Additional instructions for treemap diagram pages

  1. Treemap pages are built off a template; copy one of the *-budget-tree.pug pages and update the content blocks as necessary.
  2. Instructions for generating the necessary data files can be found here. Add them to the data/tree/ directory following the naming convention seen in the existing files.
  3. Update the datafiles content block with the appropriate metadata and file path for the data files you generated.

Additional instructions for the Compare page

  1. The Compare page is a React application. The source files are in _src/js/compare/ and are are bundled with Webpack.
  2. When developing on the Compare page, run yarn to install all the necessary node dependencies and yarn run watch to watch the source files for changes and rebuild the asset bundles accordingly.
  3. The Compare page communicates with a separately maintained API to fetch its data. Documentation for that API can be found in our wiki.

Publishing Changes

Make changes and review them on your local development site. If everyting looks good, push your changes to your personal fork and merge the commit(s) into your master branch. Finally, issue a pull request and we'll take it from there!

Issuing a pull request

Simply push your code changes to your repo in whatever branch you used locally, then merge into master. At this point you can either 1) push from your master to the staging branch of the upstream repo or 2) just tell an admin of the upstream repo that your work is ready for review. (Anyone with admin privileges on the original repo will be able to create a pull request from your repo). Your changes will then be reviewed, tested, and (if everything looks good) pushed into the master branch.

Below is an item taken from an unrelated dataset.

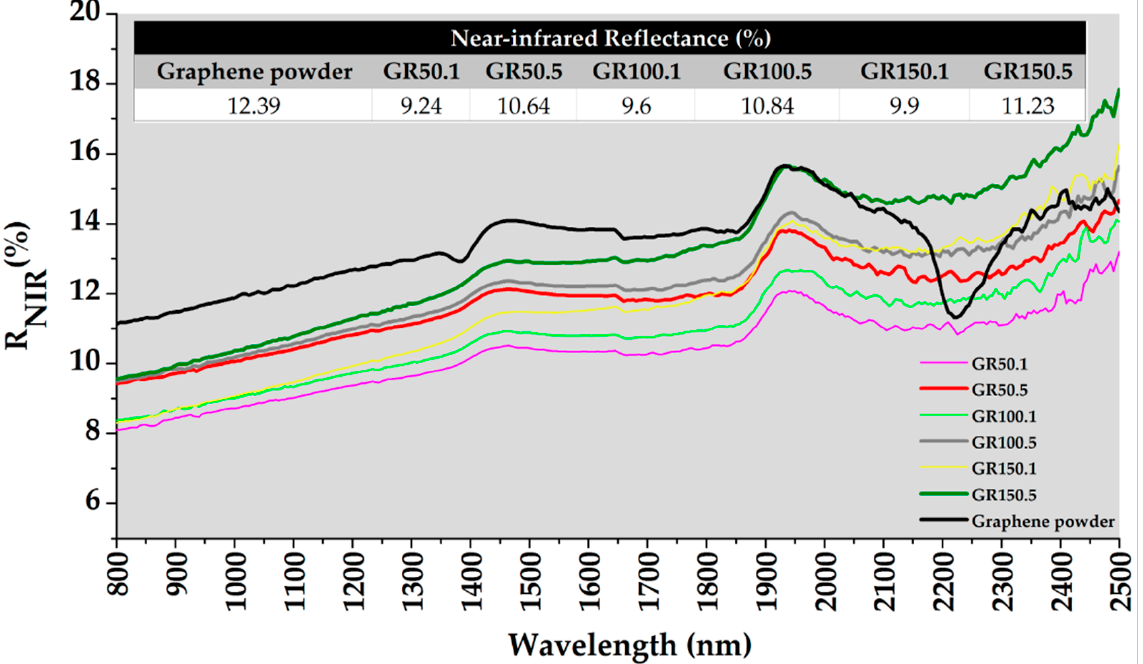
Figure 11. Near-infrared reflection ( R NIR ) results of graphene powder and coated fabrics.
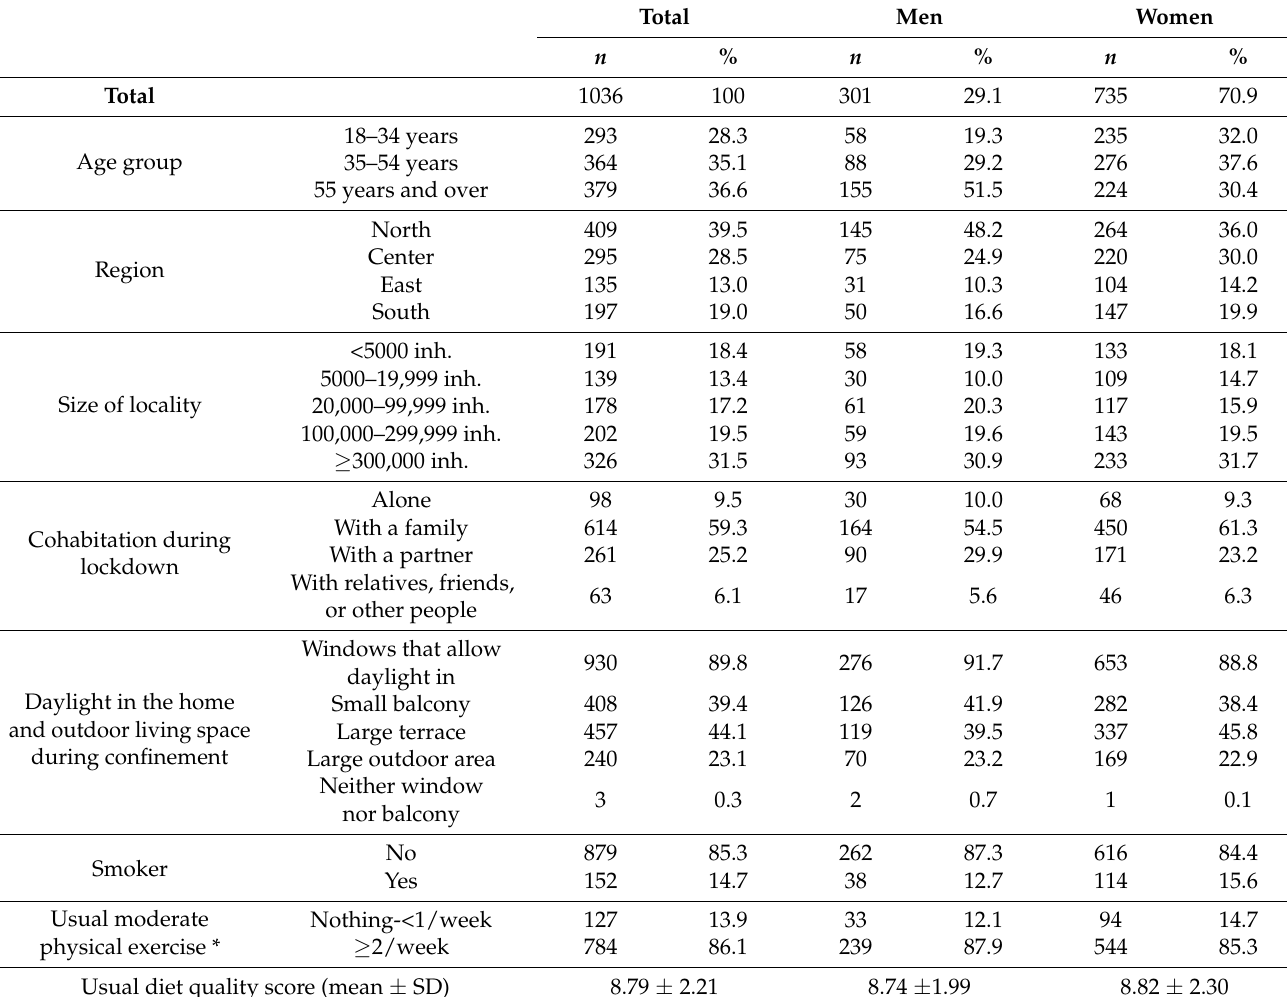
Table 1. Sociodemographic characteristics of participants, general and specific in relation to the lockdown period, by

Starting in March 2020, code changes pushed to the master branch of the (original) repo will use GitHub Actions to trigger a continuous integration process that (among other things):

  • runs WebPack;
  • builds static files with Eleventy; and
  • deploys the updated web files to GitHub Pages

Generating the API


Oakland budget data are hosted in a special table that lives in the database of a WordPress site. This site exists primarily for the purpose of managing this data, and is not intended for public consumption. Should you need access to the backend of the site, please contact Felicia on Slack.

The API we have built is completely independent of the Open Budget Oakland site, and can be consumed by anyone. Thus far, we have not had to place any limits on traffic to the server, but that may change in the future. To learn how to use the API, please see the documentation in our GitHub wiki.

Using the plugin to generate the API

The WordPress plugin (OBO Custom Routes) that generates our API can be installed and used on any WordPress site, providing a database table with the expected column names is present. Currently, the plugin is hard-coded to expect a table called oakland_budget_items. Obviously, that would be something you'd want to change if you were to use the plugin for another project. Additionally, database queries can easily be altered to fit a different table structure and to create different kinds of endpoints with a bit of PHP skill.

Developing locally

To develop new features for the API, you may want to run Wordpress locally. This repo includes a configuration file for doing so with Docker Compose. With Docker Compose installed, simply run docker-compose up in wordpress plugin for custom API endpoints/ to activate linked containers for Wordpress, MySQL, and PhpMyAdmin. The Wordpress container will mount that directory as though it were Wordpress' plugins/ directory, allowing your edits to the plugin files in obo_custom_routes/ to be reflected in your Wordpress instance. (Additional plugins that are not part of this repository will appear in that directory; they should be ignored by git.)